* **Page images and extracted text**
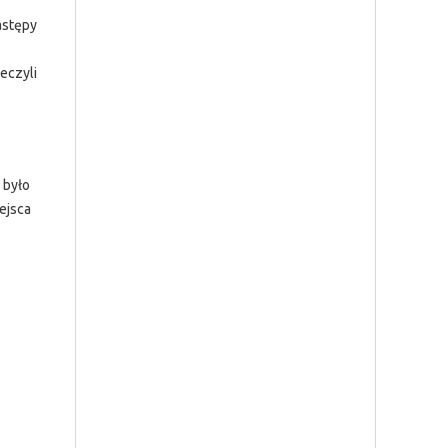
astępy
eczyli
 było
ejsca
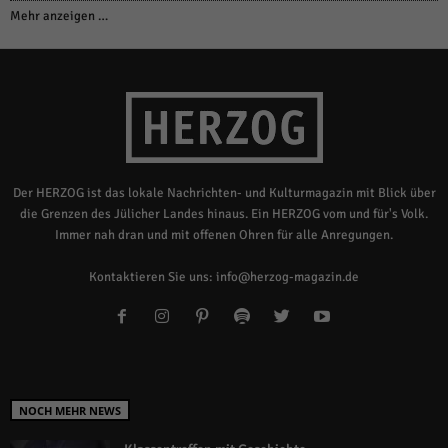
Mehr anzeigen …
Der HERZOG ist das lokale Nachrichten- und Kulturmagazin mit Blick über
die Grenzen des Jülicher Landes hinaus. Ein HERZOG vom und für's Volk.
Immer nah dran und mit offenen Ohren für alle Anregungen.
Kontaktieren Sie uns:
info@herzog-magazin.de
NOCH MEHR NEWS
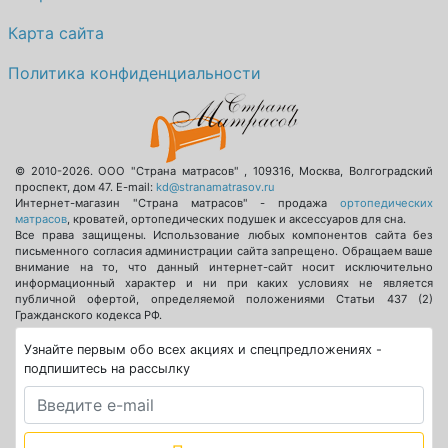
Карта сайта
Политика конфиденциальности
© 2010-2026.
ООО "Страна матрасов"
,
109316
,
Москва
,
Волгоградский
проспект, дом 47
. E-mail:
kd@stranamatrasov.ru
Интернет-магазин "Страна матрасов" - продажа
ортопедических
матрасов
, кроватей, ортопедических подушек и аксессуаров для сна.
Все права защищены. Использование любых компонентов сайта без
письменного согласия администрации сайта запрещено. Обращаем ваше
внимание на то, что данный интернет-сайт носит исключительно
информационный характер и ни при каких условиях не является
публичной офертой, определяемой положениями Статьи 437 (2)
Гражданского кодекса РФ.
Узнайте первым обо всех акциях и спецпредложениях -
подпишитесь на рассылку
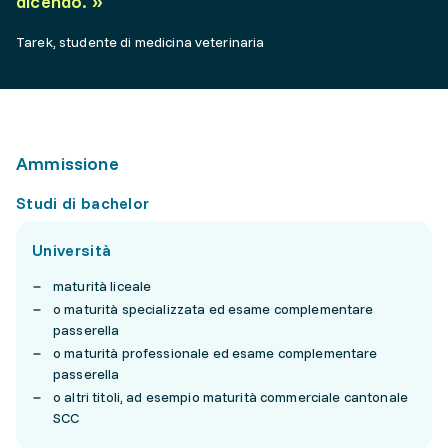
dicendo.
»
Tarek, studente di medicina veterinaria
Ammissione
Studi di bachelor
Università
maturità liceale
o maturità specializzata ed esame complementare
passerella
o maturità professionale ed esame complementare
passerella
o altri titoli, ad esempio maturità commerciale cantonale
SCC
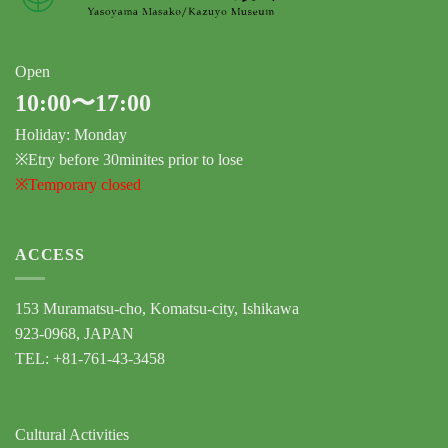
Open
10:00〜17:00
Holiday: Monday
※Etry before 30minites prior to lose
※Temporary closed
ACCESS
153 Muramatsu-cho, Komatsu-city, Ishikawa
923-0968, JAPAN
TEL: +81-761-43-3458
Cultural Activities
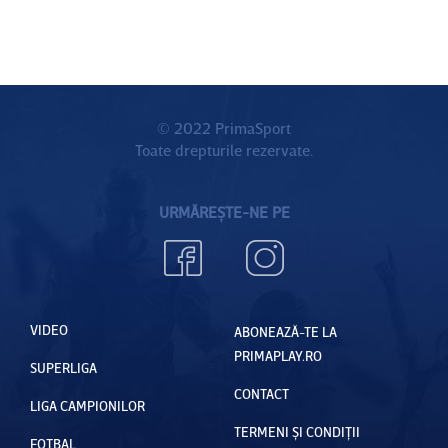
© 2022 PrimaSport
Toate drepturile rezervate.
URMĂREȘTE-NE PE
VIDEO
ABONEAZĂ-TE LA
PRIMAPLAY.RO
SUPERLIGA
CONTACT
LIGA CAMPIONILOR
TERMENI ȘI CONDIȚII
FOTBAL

* **Task requirements**
Where a line above contains the word "матрасов", copy that line.

* **Completed exercise**
ООО "Страна матрасов"
Интернет-магазин "Страна матрасов" - продажа
матрасов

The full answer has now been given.